→ Task data:
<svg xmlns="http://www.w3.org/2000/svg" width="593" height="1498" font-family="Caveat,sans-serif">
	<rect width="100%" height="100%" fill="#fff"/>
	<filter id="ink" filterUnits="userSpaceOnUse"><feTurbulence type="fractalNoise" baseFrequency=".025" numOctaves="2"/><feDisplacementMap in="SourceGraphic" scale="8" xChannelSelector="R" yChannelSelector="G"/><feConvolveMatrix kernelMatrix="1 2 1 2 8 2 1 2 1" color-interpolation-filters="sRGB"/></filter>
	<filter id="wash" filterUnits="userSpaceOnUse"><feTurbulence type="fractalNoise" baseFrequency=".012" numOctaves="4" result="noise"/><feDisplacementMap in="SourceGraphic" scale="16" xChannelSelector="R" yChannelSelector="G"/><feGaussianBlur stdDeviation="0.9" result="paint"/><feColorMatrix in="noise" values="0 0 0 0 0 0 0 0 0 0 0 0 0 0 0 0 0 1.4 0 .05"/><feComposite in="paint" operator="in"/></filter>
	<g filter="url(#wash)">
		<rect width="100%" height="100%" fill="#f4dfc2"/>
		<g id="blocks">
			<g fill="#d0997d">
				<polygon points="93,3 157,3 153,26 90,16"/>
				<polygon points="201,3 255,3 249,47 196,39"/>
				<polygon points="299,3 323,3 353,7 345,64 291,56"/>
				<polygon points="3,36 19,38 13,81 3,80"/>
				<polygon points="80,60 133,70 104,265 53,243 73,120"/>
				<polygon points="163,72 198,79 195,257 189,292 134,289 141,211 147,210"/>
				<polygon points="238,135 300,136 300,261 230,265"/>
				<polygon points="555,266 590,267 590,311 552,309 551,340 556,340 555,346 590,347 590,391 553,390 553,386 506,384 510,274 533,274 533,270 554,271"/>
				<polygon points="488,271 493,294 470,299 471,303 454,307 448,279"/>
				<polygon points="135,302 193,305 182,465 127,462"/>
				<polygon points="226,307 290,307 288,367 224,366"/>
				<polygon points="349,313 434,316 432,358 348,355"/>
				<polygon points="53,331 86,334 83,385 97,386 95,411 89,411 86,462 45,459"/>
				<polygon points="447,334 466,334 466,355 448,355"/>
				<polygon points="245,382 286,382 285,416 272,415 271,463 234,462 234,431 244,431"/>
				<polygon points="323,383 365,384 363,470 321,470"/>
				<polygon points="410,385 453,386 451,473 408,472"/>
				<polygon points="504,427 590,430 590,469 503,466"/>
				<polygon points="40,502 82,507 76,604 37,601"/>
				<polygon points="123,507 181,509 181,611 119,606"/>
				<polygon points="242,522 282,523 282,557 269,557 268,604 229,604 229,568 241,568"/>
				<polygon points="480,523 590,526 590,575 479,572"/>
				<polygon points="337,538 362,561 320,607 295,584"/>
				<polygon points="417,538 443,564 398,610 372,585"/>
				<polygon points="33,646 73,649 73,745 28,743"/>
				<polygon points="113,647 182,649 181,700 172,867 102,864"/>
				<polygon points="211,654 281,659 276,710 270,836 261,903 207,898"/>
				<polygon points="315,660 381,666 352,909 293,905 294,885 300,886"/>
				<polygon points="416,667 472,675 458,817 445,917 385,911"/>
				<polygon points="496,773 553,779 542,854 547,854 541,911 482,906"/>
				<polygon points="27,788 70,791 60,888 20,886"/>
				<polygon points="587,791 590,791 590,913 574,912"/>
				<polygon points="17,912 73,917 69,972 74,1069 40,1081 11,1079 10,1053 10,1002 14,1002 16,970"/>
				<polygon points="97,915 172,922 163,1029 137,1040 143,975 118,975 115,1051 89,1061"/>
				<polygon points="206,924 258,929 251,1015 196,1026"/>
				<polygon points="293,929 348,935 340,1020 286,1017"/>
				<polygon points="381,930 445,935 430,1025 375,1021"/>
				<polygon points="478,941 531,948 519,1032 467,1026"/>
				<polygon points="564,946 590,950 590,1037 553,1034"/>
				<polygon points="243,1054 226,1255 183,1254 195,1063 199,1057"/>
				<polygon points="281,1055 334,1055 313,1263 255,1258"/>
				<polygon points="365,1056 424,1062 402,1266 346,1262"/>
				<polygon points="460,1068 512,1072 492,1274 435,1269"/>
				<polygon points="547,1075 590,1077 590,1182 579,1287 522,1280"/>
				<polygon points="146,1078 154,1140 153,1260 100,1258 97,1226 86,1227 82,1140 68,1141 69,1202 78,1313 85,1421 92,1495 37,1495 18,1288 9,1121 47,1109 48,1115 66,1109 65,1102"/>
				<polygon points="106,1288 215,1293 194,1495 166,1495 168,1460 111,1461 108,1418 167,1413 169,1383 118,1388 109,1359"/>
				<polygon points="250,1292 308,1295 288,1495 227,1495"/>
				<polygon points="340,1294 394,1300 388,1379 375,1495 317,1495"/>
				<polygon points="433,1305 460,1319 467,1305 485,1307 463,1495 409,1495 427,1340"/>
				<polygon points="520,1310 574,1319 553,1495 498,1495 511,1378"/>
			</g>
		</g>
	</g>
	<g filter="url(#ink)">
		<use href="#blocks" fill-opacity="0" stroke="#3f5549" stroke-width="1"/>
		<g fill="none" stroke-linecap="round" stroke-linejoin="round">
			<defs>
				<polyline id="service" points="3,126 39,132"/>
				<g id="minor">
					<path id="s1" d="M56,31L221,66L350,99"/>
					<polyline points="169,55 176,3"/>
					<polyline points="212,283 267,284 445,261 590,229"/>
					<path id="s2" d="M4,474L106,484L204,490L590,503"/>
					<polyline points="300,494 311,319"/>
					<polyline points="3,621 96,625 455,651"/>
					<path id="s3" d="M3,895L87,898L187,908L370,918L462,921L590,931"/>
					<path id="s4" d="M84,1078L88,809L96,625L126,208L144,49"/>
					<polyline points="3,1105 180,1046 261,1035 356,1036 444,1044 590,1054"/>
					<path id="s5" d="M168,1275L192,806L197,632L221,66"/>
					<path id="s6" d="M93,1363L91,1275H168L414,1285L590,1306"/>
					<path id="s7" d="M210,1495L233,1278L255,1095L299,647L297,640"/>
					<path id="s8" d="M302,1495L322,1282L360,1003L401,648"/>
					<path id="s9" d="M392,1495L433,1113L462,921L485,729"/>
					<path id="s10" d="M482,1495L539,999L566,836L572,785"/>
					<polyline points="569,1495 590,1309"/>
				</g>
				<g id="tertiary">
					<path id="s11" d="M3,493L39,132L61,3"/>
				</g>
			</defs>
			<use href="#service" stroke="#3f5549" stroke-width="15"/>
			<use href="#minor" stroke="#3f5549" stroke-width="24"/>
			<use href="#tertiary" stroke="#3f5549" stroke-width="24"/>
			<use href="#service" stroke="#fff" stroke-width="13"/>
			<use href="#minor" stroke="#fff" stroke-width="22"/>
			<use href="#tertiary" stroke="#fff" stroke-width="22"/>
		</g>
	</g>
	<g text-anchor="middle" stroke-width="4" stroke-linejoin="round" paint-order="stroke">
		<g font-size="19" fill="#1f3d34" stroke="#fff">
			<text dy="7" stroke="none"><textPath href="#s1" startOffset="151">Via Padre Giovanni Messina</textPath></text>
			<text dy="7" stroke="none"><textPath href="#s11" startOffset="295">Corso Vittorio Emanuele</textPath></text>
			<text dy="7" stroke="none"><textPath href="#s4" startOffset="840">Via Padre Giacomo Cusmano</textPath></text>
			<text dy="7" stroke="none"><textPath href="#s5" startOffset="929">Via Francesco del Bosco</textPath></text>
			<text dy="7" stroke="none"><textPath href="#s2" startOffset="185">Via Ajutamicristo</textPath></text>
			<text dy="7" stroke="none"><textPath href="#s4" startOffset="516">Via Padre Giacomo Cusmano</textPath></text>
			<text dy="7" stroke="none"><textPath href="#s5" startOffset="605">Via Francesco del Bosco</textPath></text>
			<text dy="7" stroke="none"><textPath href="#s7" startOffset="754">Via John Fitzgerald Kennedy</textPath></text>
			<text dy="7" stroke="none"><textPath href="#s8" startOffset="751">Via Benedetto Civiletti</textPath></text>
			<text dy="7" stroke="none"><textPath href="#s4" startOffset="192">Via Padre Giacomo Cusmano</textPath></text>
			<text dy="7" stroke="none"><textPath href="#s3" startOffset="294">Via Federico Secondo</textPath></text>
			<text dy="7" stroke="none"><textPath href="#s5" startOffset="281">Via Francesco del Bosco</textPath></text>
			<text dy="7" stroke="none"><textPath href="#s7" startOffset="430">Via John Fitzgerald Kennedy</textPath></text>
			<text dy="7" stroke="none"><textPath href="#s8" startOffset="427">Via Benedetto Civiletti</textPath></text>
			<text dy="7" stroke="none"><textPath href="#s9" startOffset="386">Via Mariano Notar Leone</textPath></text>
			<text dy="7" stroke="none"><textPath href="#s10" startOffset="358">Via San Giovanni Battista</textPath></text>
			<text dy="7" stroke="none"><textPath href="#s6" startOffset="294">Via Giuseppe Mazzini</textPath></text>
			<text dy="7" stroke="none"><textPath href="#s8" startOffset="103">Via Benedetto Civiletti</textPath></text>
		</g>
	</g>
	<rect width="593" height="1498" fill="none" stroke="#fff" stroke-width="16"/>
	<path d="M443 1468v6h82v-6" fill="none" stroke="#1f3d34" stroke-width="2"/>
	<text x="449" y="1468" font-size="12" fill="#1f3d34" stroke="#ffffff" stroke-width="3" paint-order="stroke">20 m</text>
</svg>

→ Activity:
Scan the data above for the word "wash" and report every line where it is found.

→ Response box:
	<filter id="wash" filterUnits="userSpaceOnUse"><feTurbulence type="fractalNoise" baseFrequency=".012" numOctaves="4" result="noise"/><feDisplacementMap in="SourceGraphic" scale="16" xChannelSelector="R" yChannelSelector="G"/><feGaussianBlur stdDeviation="0.9" result="paint"/><feColorMatrix in="noise" values="0 0 0 0 0 0 0 0 0 0 0 0 0 0 0 0 0 1.4 0 .05"/><feComposite in="paint" operator="in"/></filter>
	<g filter="url(#wash)">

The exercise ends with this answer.